実施する課題: 伊豆高原の夏イチゴ栽培についての文章のうち、「総括① 伊東・伊豆高原での夏」を含む語句で始まり「② 信州大学の収量は、栽培ガイド資料の可販果重量のデータを使った。」で終わる部分を、「プランター」を「コンテナ」に入れ替えて書き直せ。

提示された文章:
▼

総括前編:伊豆高原は夏イチゴの栽培に適しているか?


試験栽培の総括概要


総括① 伊東・伊豆高原での夏イチゴの栽培適正については、早期収量期(5-7月)から8月中旬迄の収量を考慮に入れると、概ね有望と言える。


信州大栽培ガイドの収量データとの比較方法
① 大室高原/施設園芸ハウス栽培、屋外プランター栽培の収量はS等級(6g-8g以上)の収穫値を使った。
② 信州大学の収量は、栽培ガイド資料の可販果重量のデータを使った。
〈一部要因〉
・伊東・伊豆高原の春の温暖な気候が早期収量(5-6月)の立ち上がり早さに貢献している。
・大室高原ハウス栽培と屋外プランター栽培の収量違いは、定植時期が1か月以上違うことの影響が推測される。

上図からの示唆は、伊東・伊豆高原での栽培:施設園芸ハウス栽培、屋外プランター栽培共に、早期収量+8月中旬迄収量で、相当量の期待収穫量達成を示しており、8月中旬までは、伊東・伊豆高原での夏イチゴの収穫適合性を示している。

▲

資料:
▼

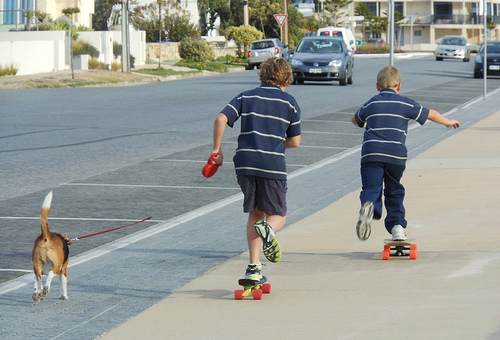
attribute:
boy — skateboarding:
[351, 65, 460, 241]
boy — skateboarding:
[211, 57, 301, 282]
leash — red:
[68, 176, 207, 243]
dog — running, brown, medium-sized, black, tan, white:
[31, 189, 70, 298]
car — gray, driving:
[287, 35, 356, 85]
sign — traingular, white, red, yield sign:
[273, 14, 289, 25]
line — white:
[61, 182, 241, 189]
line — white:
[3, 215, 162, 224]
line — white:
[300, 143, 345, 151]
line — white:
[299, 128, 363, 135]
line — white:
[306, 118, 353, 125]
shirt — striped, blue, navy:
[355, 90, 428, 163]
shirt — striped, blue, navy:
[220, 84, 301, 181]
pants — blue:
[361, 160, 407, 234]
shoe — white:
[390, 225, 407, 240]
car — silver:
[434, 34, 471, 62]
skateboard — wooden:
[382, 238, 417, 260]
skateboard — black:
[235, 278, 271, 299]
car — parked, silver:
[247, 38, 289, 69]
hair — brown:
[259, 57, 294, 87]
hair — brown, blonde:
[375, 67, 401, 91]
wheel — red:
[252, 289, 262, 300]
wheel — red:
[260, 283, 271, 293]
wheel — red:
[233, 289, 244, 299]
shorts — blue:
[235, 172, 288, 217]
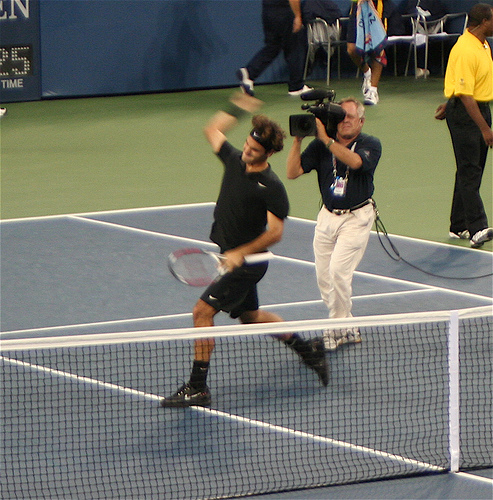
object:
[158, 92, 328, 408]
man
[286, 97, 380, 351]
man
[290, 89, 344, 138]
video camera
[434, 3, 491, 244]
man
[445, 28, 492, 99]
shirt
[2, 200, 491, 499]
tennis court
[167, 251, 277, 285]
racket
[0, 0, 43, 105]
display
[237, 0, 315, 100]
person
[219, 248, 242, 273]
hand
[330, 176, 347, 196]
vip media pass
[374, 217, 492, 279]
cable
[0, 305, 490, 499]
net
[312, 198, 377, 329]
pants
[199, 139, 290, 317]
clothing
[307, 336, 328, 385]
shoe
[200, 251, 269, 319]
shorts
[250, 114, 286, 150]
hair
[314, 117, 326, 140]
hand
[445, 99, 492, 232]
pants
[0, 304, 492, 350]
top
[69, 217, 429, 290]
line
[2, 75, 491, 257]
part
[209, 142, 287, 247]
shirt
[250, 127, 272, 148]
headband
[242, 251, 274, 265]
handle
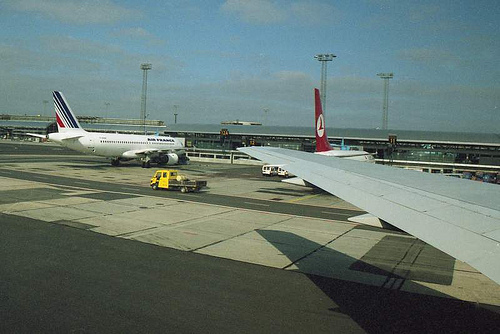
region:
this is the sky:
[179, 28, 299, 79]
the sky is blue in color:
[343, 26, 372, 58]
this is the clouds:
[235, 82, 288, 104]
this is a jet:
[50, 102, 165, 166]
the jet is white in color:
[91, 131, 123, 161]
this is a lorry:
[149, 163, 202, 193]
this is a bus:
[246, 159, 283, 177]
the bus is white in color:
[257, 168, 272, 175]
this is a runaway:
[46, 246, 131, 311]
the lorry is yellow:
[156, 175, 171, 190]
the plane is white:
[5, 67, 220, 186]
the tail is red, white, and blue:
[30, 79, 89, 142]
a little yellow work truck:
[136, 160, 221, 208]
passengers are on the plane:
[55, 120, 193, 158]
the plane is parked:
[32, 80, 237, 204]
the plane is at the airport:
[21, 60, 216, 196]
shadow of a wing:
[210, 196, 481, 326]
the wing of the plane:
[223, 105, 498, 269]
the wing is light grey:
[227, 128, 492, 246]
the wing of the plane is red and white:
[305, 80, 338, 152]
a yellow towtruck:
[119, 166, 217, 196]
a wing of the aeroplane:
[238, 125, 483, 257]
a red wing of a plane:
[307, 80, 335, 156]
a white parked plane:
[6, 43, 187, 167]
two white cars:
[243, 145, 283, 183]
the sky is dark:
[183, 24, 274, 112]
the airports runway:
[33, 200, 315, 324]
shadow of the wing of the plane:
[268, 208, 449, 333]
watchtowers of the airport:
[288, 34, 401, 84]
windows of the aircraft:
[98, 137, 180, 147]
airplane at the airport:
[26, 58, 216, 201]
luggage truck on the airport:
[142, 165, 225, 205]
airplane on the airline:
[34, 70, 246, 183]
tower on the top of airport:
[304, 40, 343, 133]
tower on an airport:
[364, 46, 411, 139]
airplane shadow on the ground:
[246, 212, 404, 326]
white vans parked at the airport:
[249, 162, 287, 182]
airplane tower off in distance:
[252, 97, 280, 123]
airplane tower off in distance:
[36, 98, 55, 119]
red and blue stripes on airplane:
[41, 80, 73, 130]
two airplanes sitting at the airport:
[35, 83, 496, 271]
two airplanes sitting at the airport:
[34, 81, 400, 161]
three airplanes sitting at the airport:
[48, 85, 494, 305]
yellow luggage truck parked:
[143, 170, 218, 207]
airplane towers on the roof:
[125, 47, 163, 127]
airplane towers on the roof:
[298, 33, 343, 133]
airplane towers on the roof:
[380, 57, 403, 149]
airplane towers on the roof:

▲
▼

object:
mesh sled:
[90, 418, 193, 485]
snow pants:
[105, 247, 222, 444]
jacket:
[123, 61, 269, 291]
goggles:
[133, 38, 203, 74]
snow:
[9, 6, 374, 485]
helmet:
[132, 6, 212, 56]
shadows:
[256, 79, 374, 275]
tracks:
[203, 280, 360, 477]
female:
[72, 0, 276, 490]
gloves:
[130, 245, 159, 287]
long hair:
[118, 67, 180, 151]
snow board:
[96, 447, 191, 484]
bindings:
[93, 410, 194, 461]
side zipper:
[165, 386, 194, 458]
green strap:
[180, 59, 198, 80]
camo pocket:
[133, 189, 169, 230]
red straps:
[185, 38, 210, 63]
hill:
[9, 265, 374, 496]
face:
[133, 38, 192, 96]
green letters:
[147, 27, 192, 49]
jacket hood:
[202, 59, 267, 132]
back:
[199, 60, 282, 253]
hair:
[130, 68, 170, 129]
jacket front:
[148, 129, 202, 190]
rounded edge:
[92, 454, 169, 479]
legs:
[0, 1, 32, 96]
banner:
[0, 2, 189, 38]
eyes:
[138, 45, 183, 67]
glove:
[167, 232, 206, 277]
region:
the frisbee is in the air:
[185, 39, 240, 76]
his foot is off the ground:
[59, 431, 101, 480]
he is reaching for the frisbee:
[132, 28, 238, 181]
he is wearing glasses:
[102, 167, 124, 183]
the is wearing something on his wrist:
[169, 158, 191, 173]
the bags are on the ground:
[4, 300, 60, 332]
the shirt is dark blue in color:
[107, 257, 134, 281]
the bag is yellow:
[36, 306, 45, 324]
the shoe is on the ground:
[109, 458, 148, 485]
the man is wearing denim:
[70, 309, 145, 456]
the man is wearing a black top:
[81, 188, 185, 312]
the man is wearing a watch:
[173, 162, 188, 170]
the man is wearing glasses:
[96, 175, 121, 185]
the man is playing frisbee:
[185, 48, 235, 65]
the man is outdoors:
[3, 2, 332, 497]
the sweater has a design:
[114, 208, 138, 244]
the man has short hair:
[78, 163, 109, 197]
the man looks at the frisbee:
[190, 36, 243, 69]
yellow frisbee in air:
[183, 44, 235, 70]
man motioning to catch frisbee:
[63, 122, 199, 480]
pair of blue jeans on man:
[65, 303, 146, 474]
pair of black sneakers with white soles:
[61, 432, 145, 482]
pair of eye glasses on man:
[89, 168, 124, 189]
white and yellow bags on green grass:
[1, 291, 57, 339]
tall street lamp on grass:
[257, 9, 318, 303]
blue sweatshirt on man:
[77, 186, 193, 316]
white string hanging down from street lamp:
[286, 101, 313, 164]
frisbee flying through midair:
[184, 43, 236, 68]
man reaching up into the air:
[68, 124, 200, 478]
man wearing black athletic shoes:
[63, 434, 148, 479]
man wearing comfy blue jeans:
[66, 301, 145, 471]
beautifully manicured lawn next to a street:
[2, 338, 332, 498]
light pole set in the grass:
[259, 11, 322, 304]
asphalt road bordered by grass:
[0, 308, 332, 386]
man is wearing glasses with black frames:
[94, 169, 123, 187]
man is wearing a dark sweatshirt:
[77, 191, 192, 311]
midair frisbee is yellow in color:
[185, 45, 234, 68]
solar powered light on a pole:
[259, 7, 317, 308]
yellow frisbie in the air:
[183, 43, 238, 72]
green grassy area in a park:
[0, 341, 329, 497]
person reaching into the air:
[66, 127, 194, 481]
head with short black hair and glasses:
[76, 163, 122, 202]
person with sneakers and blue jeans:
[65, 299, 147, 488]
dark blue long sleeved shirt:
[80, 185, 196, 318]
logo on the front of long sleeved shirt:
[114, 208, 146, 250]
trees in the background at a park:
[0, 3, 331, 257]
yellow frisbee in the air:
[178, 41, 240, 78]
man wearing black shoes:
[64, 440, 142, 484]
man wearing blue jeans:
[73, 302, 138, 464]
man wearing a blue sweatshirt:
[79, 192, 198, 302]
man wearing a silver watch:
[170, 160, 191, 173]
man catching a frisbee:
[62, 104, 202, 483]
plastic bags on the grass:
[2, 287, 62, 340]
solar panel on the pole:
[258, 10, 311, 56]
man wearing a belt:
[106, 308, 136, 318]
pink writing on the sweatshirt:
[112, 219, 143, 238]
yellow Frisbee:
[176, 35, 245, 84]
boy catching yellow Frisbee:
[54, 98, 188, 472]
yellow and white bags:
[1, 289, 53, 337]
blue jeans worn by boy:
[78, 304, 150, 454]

▲
▼

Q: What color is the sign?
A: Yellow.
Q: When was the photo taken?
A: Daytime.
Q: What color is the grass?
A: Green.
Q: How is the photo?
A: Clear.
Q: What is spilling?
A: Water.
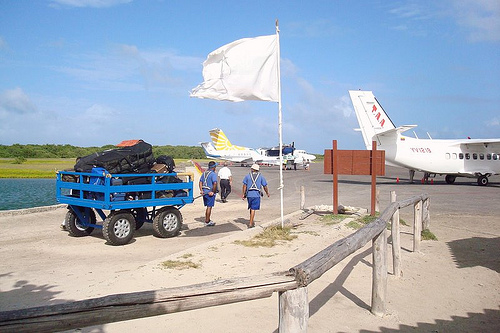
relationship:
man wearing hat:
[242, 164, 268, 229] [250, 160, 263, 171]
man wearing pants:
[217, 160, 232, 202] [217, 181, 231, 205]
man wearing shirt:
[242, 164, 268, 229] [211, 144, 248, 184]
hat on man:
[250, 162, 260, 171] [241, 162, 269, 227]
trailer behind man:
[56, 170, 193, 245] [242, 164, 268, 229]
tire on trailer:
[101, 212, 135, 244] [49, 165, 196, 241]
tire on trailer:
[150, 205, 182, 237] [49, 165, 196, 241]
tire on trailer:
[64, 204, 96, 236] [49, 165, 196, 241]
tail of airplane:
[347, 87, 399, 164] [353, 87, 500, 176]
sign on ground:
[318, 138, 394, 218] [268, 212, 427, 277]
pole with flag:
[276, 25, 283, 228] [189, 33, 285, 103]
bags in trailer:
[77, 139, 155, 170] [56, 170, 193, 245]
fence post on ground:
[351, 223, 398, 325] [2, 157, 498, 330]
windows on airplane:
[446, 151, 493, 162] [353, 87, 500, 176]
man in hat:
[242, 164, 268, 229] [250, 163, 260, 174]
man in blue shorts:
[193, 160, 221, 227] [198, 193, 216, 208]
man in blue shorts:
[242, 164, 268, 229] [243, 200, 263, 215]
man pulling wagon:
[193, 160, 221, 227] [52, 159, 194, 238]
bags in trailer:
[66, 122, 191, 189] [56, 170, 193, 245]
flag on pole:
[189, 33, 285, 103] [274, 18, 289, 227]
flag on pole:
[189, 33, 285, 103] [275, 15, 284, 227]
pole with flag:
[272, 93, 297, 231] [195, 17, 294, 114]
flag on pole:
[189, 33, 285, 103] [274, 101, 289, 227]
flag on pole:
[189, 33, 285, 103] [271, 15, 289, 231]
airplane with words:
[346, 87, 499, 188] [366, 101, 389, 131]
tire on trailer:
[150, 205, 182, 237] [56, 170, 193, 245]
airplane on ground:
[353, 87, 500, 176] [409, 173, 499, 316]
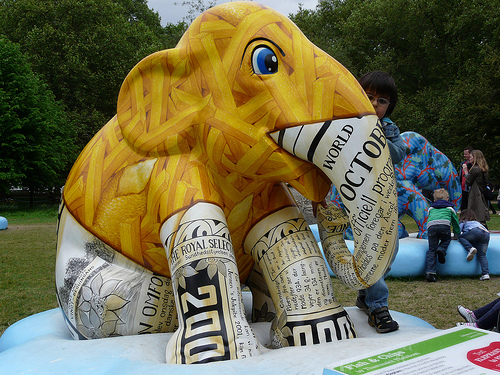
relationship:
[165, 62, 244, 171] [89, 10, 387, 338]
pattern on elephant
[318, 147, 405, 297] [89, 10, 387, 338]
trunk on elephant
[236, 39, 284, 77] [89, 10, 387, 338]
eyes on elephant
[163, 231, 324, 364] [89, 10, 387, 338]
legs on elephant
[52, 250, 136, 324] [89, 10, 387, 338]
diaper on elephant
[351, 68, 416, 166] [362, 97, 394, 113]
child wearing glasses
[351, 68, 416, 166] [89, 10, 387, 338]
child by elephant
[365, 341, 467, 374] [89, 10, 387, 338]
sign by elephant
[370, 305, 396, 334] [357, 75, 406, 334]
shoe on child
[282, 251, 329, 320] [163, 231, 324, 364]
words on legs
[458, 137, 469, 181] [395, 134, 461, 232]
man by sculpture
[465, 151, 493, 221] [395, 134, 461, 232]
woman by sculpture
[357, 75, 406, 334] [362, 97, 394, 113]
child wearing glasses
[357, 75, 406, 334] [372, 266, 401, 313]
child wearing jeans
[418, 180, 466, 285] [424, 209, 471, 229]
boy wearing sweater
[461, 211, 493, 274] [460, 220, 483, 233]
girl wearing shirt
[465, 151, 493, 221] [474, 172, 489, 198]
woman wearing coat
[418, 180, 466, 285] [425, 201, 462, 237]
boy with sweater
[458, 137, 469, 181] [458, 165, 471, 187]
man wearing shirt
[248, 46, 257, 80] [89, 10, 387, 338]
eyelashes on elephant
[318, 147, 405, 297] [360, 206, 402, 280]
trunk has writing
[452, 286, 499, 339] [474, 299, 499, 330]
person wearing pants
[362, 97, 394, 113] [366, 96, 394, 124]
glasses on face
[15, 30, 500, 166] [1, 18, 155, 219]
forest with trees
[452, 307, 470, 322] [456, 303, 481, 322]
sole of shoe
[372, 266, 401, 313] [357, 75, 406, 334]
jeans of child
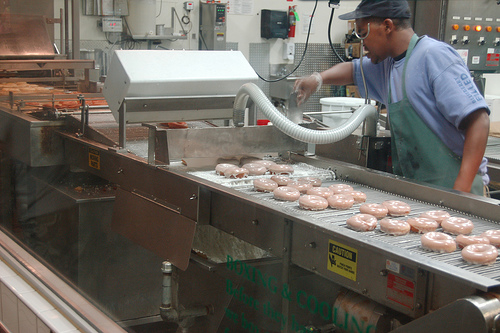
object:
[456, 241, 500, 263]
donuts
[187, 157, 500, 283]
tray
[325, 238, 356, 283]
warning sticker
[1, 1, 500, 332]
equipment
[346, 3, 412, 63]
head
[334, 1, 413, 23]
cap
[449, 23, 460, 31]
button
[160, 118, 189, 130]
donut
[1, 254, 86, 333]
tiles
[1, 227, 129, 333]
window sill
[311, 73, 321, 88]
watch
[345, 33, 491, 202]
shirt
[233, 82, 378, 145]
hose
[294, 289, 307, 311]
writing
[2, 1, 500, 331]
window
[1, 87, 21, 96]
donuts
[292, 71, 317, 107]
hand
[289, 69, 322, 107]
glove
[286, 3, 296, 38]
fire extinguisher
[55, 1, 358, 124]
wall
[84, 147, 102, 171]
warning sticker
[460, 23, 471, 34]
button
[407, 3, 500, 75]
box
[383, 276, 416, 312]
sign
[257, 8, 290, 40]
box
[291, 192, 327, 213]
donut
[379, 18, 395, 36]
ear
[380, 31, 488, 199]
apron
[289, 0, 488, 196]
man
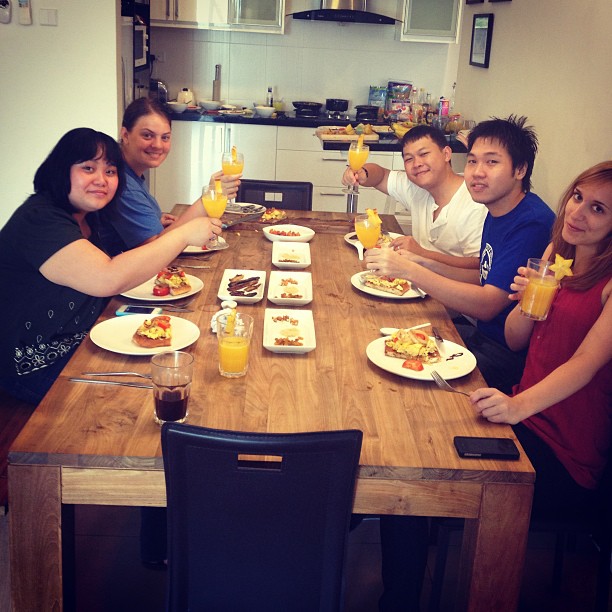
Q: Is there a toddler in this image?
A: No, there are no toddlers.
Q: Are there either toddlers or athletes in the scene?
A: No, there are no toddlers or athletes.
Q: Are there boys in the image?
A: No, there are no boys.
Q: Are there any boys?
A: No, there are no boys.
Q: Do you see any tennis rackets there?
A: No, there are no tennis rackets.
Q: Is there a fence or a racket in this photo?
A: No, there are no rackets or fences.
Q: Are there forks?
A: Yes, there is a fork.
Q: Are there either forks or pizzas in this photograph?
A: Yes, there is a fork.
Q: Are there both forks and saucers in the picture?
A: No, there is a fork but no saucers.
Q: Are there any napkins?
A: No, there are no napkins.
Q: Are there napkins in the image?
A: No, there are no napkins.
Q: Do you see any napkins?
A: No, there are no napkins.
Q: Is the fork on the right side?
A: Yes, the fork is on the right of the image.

▲

完成した課題:
総括① 伊東・伊豆高原での夏イチゴの栽培適正については、早期収量期(5-7月)から8月中旬迄の収量を考慮に入れると、概ね有望と言える。


信州大栽培ガイドの収量データとの比較方法
① 大室高原/施設園芸ハウス栽培、屋外コンテナ栽培の収量はS等級(6g-8g以上)の収穫値を使った。
② 信州大学の収量は、栽培ガイド資料の可販果重量のデータを使った。